Material and Methods
TOPAS-nBio was used to examine the influence of inter-track interactions on the G-value of various chemical radicals for a simple source geometry emitting 60 eV electrons isotropically. The realization of different dose rates, which cannot be set by default in TOPAS-nBio, was achieved by a different number N of primary particles that are simulated simultaneously so that the chemicals of these different particle tracks can react with each other.

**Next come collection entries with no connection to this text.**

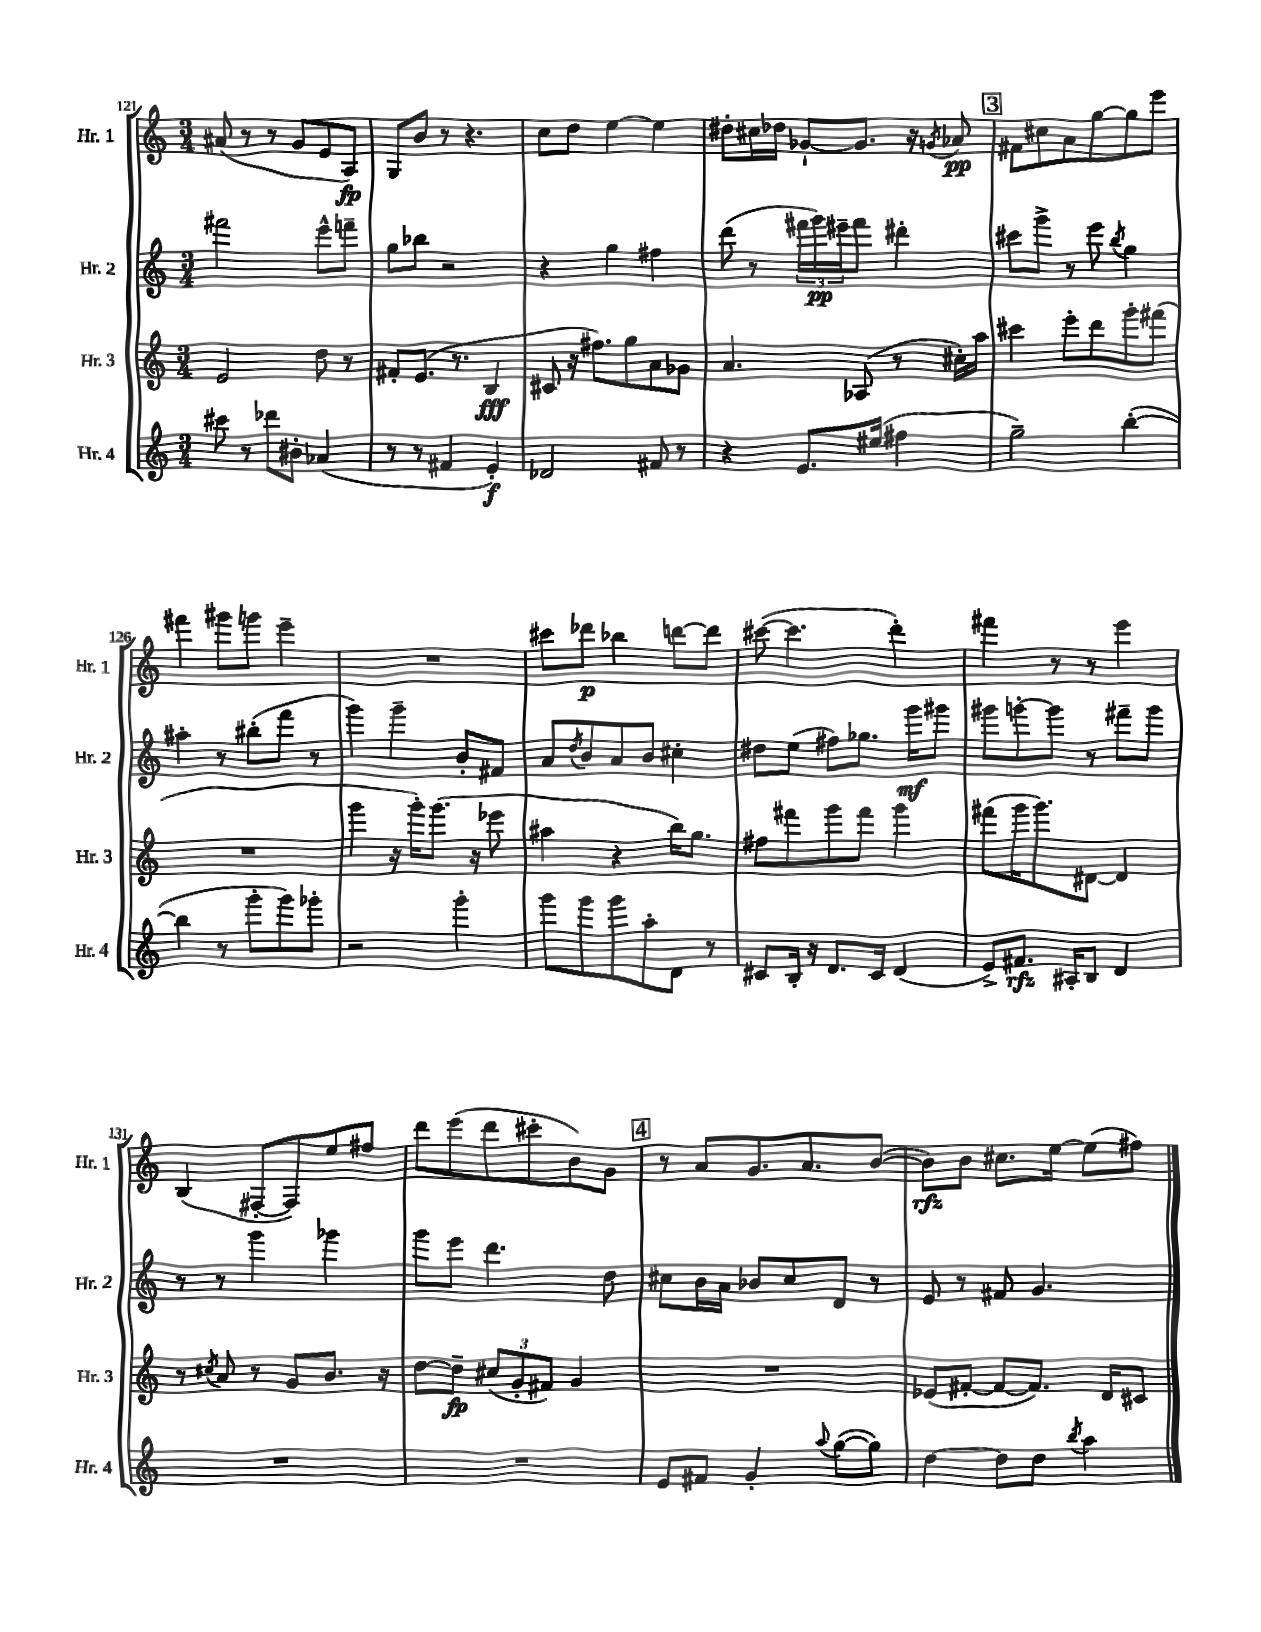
<<
\new StaffGroup <<
\new Staff = "s0" \with { instrumentName = "Hr. 1" shortInstrumentName = "Hr. 1" } {
    \clef treble \key c \major \numericTimeSignature \time 3/4
    ais'8( r8 r8 g'8 e'8 a8\fp) |
    g8 b'8 r8 r4. |
    c''8 d''8 e''4~ e''4 |
    dis''8-. cis''16 des''16 ges'8~-! ges'8. r16 \acciaccatura { g'8 } aes'8\pp |
    \mark \markup { \box "3" } fis'8 cis''8 a'8 g''8~ g''8 e'''8 |
    fis'''4 gis'''8 g'''8 e'''4-- |
    R2. |
    cis'''8 des'''8\p bes''4 d'''8~ d'''8 |
    cis'''8~( cis'''4. d'''4-.) |
    fis'''4 r8 r8 e'''4 |
    b4( fis8~-. fis8) e''8 fis''8 |
    d'''8 e'''8( d'''8 cis'''8-. b'8) g'8 |
    \mark \markup { \box "4" } r8 a'8 g'8. a'8. b'8~( |
    b'8\rfz) b'8 cis''8. e''16~ e''8( fis''8) \bar "|." |
}
\new Staff = "s1" \with { instrumentName = "Hr. 2" shortInstrumentName = "Hr. 2" } {
    \clef treble \key c \major \numericTimeSignature \time 3/4
    fis'''2 e'''8-^ f'''8-- |
    g''8 bes''8 r2 |
    r4 g''4 fis''4 |
    d'''8( r8 \tuplet 3/2 { fis'''16 g'''16\pp) eis'''16-- } fis'''8 dis'''4-. |
    \mark \markup { \box "3" } cis'''8 g'''8-> r8 e'''8 \acciaccatura { b''8 } g''4 |
    ais''4-. r8 bis''8-.( f'''8 r8 |
    g'''4) g'''4-- b'8-. fis'8 |
    a'8 \acciaccatura { d''8 } b'8 a'8 b'8 cis''4-. |
    dis''8 e''8( fis''8) ges''8. g'''16\mf gis'''8 |
    gis'''8 g'''8~-. g'''8 r8 fis'''8-- g'''8 |
    r8 r8 g'''4 ges'''4 |
    g'''8 e'''8 d'''4. d''8 |
    \mark \markup { \box "4" } cis''8 b'16 a'16 bes'8 cis''8 d'8 r8 |
    e'8 r8 fis'8 g'4. \bar "|." |
}
\new Staff = "s2" \with { instrumentName = "Hr. 3" shortInstrumentName = "Hr. 3" } {
    \clef treble \key c \major \numericTimeSignature \time 3/4
    e'2 d''8 r8 |
    fis'8-. e'8.( r8. b4\fff |
    cis'8 r16 fis''8.) g''8 a'8 ges'8 |
    a'4. aes8( r8 cis''16-.) a''16 |
    \mark \markup { \box "3" } cis'''4 e'''8-. d'''8 g'''8-. fis'''8( |
    R2. |
    g'''4 r16 g'''16-.) g'''8.( r16 ees'''8 |
    ais''4 r4 b''16) g''8. |
    fis''8 fis'''8 g'''8 fis'''8 g'''4 |
    fis'''8( g'''16 g'''8.) dis'8~ dis'4 |
    r8 \acciaccatura { cis''8 } a'8 r8 g'8 b'8. r16 |
    d''8~ d''8--\fp \tuplet 3/2 { cis''8( g'8-. fis'8) } g'4 |
    \mark \markup { \box "4" } R2. |
    ees'8( fis'8~-. fis'8~ fis'8.) d'16 cis'8 \bar "|." |
}
\new Staff = "s3" \with { instrumentName = "Hr. 4" shortInstrumentName = "Hr. 4" } {
    \clef treble \key c \major \numericTimeSignature \time 3/4
    cis'''8 r8 des'''8 bis'8-. aes'4( |
    r8 r8 fis'4 e'4-.\f) |
    des'2 fis'8 r8 |
    r4 e'8. eis''16( fis''4 |
    \mark \markup { \box "3" } g''2--) b''4~-.( |
    b''4 r8 g'''8-. g'''8) ges'''8-. |
    r2 g'''4-. |
    g'''8 g'''8 g'''8 a''8-. d'8 r8 |
    cis'8 b16-. r16 d'8. cis'16 d'4( |
    e'8->) fis'8.\rfz ais16-. b8 d'4 |
    R2. |
    R2. |
    \mark \markup { \box "4" } e'8 fis'8 g'4-. \appoggiatura { a''8 } g''8~( g''8) |
    d''4~ d''8 d''8 \acciaccatura { b''8 } a''4 \bar "|." |
}
>>
>>
\layout { \context { \Score currentBarNumber = #121 } }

A larger number of primary particles simulated simultaneously corresponds to a higher dose rate. In further simulations, we studied G-values as a function of N as well as resulting DNA damages using a proton beam of 10 and 100 MeV.
Results
Figure 1 exemplarily shows the G-values as a function of N using an isotropic electron source. Increasing the dose rate, i.e., the number of tracks simulated simultaneously, decreases the G-value of OH●, H3O and eaq whereas the G-value of H2O2, OH- and H2 increases at the end of the chemical stage for the electron and proton sources. Responsible for the change of the G-value is an increase of chemical reactions in form of inter-track interactions with increasing N. As an example, the reaction OH● + OH● → H2O2 increases significantly with N reducing the amount of OH● while increasing the yield of H2O2 molecules. As a result, less reactions of OH● at the DNA occur reducing the amount of indirect DNA damages significantly (see figure 2).
Figure 1: G-value for different chemical species at end of the chemical stage at t = 1 µs using a 60 eV electron source.
Figure 2: Total number of indirect DNA damages using a 100 MeV proton beam.
Conclusion
Inter-track interactions resulting in a variation of the yield of chemical species and DNA damages, may be a factor included in explaining the FLASH effect. To verify this hypothesis, further simulations applying our method are ongoing to investigate the DNA damage yield including dissolved oxygen and biological repair mechanism.